Poursuivant son propos, Angèle Diabang révèle que les Sénégalais de tous les quartiers ne pourront pas voir le film pour le moment, puisque des pressions sont exercées. D’où viennent les pressions ? A en croire Mme Diabang, les pressions viennent des deux communautés, musulmane et chrétienne. Il faut dire que le film Un air de kora est l’histoire d’un amour impossible entre Salma, jeune femme musulmane, voilée, et Frère Emmanuel, un moine catholique. Visiblement, l’histoire dérange des membres des deux communautés qui refusent que le film soit vu. «Je suis chrétienne, j’ai grandi avec des musulmans, j’avais déjà fait un film Sénégalaise et islam. Je fais aujourd’hui Un air de kora, ce n’est pour salir personne. Et j’ai juste envie qu’on me laisse montrer le film à tous les Sénégalais», lance-t-elle pour expliquer l’absence de promotion autour du film qui a pourtant remporté deux prix au dernier Festival panafricain du cinéma et de la télévision de Ouagadougou (Fespaco) avec le Prix spécial de la Communauté des Etats de l’Afrique de l’Ouest (Cedeao) de la meilleure réalisatrice et le Poulain de bronze de la compétition court métrage de fiction. Le film a également obtenu le prix du meilleur court-métrage africain 2019 aux African Movie Academy Awards (Amaa) au Nigeria. «J’ai parlé de ça aujourd’hui parce que j’ai reçu un prix», explique la réalisatrice qui annonce dans la foulée qu’une rencontre est prévue dans quelques jours pour essayer d’arrondir les angles. «La direction de la cinématographie a également reçu des pressions sur le film. On est dans le même bateau et on essaie de trouver une solution», précise Mme Diabang.

Baba Maal en grande forme
Les rideaux sont tombés sur le Festival du court métrage de Dakar. Organisé par l’association Cinemarek, le festival a réuni une sélection de 11 films. Le jury présidé, cette année, par la réalisatrice Euzhan Palcy et composé également de la créatrice de mode Selly Raby Kane, des réalisateurs-producteurs Bernie Goldblatt et Gora Seck et du critique de cinéma Olivier Barlet, a livré son palmarès. Ainsi, la mention spéciale du jury est allée au film Toi et Moi de Steven Kamdeu.

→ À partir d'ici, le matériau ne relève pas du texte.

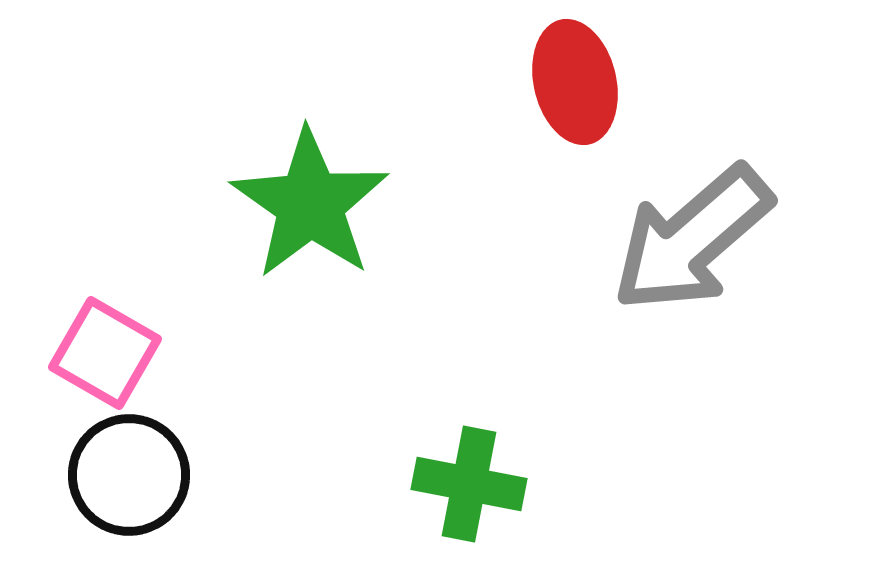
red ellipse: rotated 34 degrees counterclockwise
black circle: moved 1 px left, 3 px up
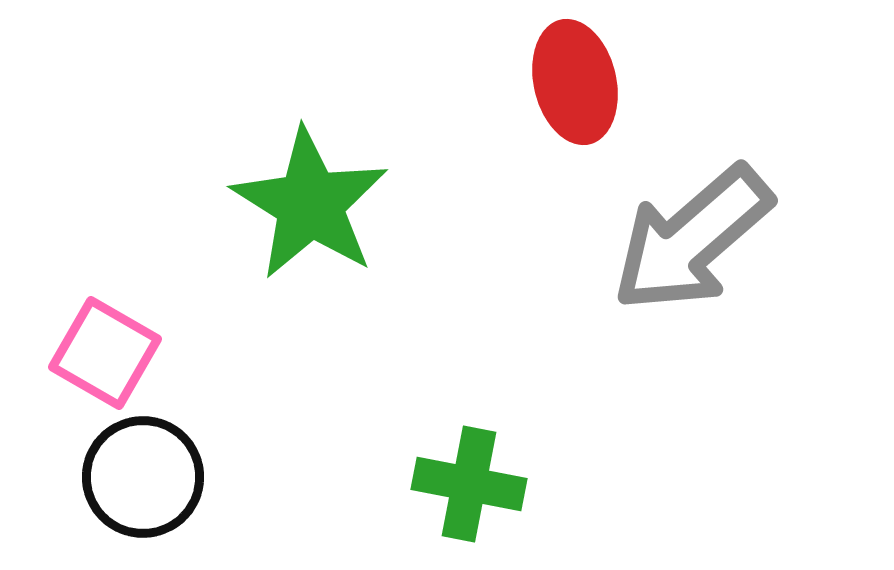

Le Prix de la meilleure interprétation féminine est allé à Fatou Ndiaye pour son rôle dans Aldiouma de Jun Gordon et Alassane Sy a obtenu le Prix d’interprétation masculine pour son rôle dans Sega de Idil Ibrahim. Le Prix de la distribution Sudu Connexion est lui allé à Rasta de Samir Benchikh. Le festival s’est achevé sur une note très festive avec un concert donné par un Baba Maal en très grande forme.